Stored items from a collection
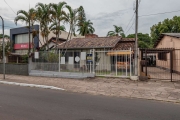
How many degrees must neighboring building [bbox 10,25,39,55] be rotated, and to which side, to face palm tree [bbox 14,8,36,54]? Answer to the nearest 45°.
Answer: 0° — it already faces it

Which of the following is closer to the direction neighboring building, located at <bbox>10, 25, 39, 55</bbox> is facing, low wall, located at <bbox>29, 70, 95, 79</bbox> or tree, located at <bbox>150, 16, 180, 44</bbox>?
the low wall

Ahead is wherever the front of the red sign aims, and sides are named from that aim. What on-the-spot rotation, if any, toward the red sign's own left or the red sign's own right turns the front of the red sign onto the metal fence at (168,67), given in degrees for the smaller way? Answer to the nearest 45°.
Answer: approximately 45° to the red sign's own left

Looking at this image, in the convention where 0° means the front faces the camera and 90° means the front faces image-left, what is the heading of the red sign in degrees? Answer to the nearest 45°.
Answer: approximately 0°

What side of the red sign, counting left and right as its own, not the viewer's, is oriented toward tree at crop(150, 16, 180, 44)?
left

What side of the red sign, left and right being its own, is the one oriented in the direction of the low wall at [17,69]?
front

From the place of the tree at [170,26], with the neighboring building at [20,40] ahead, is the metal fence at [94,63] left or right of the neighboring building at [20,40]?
left

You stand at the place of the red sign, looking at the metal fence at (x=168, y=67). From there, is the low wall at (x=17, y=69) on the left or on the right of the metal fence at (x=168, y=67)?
right

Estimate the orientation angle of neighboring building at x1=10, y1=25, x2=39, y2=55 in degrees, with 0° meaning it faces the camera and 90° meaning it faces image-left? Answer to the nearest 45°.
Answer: approximately 0°
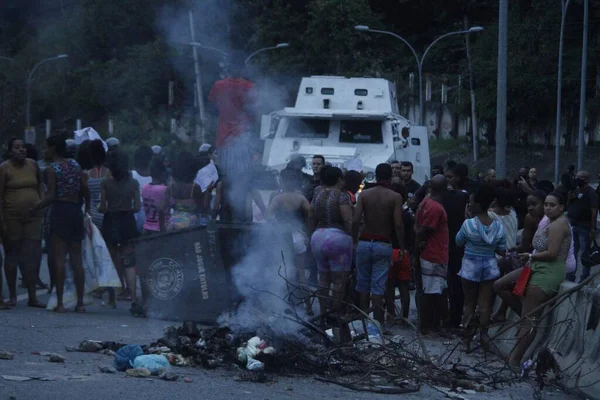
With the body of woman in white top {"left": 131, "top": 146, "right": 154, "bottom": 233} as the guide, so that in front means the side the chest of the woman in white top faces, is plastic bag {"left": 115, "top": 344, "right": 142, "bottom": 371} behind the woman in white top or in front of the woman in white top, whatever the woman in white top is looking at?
behind

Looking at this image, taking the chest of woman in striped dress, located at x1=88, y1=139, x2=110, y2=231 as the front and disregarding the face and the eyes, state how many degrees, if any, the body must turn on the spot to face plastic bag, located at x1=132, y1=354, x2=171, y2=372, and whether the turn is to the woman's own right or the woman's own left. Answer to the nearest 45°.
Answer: approximately 180°

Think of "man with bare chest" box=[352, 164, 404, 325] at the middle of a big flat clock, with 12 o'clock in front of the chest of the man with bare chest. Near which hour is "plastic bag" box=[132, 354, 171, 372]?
The plastic bag is roughly at 7 o'clock from the man with bare chest.

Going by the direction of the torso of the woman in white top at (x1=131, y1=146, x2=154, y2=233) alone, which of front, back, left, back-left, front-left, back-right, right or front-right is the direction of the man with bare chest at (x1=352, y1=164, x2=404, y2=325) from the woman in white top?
back-right

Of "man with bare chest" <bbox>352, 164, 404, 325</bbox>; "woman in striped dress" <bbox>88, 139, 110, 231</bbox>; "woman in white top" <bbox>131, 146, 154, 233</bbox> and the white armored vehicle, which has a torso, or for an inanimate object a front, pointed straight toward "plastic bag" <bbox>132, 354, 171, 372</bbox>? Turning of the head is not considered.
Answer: the white armored vehicle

> **What to do**: Present every line from the first one through the line containing "Answer: 0° — it already faces it" as a numbered list, leaving out blank lines and pictures.

> **Problem solution**:
1. How many degrees must neighboring building [bbox 10,25,39,55] be rotated, and to which side, to face palm tree [bbox 14,8,36,54]? Answer to the nearest 45°.
2. Answer: 0° — it already faces it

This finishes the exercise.